**What to work on:**
- 1) In the Gospel reflection, translate the sentence "We have heard in the past the recommendation of Jesus to abandon material possessions to enter the Kingdom of God." into Spanish.
- 2) Reproduce the Gospel reflection starting at "To understand Jesus’" and ending at "has and cultivates.", switching "inclusio" to "ring composition".
- 3) According to the Gospel reflection, which Greek verb meaning "to hate" appears in the original phrase?

**Provided passage:**
** begin **

The wisdom instructions of Jesus, which we have heard in recent Sundays, reach the highest and most controversial point with today’s teaching. The Master of Nazareth, addressing “great crowds” who followed him in the now final stage of his journey to Jerusalem, posed the radical demands for his potential followers. These are very strong recommendations that undermine every human “sound mind”, starting with the request to “hate” one’s parents: “If anyone comes to me without hating his father and mother (...), he cannot be my disciple.” The phrase in the original Greek sounds exactly like that with the verb miseo “to hate” which various modern translations avoid precisely because of its emotional charge, preferring a “softer” version: “If someone comes to me and does not love me more than he loves his father and mother (...), he cannot be my disciple.” Such strong words of Jesus do not seem to be said “at random” or lightly (as shared to me by a Vietnamese Buddhist who, while noting the instructions of Jesus in question too difficult to understand, underlined simply: “If Jesus said so, there must be some sense!”). These words therefore ask all of us to seriously reflect on their meaning and, consequently, on our call to follow Jesus.
To understand Jesus’ teaching in today’s Gospel, we should note its specific structure (technically called inclusio), where the concluding sentence recalls the initial one to accentuate the central point of the whole discourse: “Anyone of you who does not renounce all his possessions cannot be my disciple.” In light of this conclusion, the initial request to every potential disciple to “hate” “his father and mother, wife and children, brothers and sisters, and even his own life” actually concerns the renunciation of all possessions that one has and cultivates.
We have heard in the past the recommendation of Jesus to abandon material possessions to enter the Kingdom of God. Now, Jesus recommends the would-be disciple to make a radical and heroic renunciation of love for family members and even of his/her life itself. In other words, the disciple is asked to love Jesus above his/her dearest persons and above himself/herself, as is made explicit in the parallel text of Matthew’s Gospel: “Whoever loves father or mother more than me is not worthy of me, and whoever loves son or daughter more than me is not worthy of me.” (Mt 10:37)

** end **

**Recorded data:**
** begin **

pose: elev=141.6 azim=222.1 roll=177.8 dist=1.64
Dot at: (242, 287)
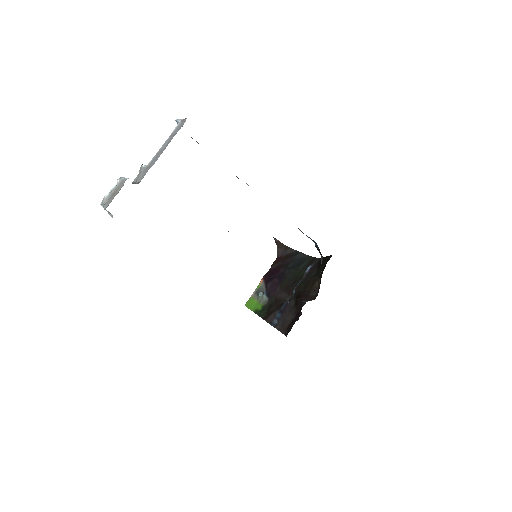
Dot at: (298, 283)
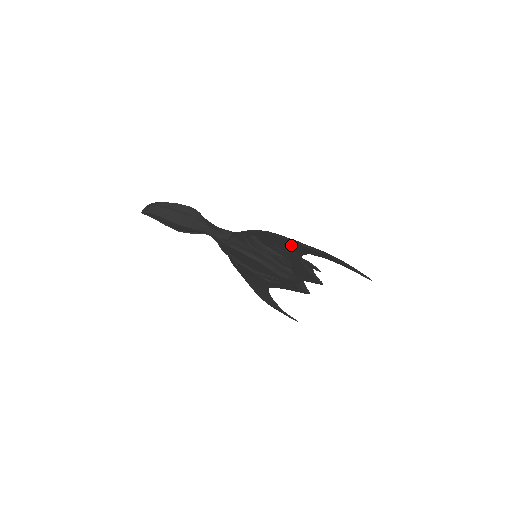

** end **

**Task-by-task solutions:**
- 1) En el pasado hemos escuchado la recomendación de Jesús de abandonar los bienes materiales para entrar en el Reino de Dios.

- 2)
To understand Jesus’ teaching in today’s Gospel, we should note its specific structure (technically called ring composition), where the concluding sentence recalls the initial one to accentuate the central point of the whole discourse: “Anyone of you who does not renounce all his possessions cannot be my disciple.” In light of this conclusion, the initial request to every potential disciple to “hate” “his father and mother, wife and children, brothers and sisters, and even his own life” actually concerns the renunciation of all possessions that one has and cultivates.

- 3) Miseo.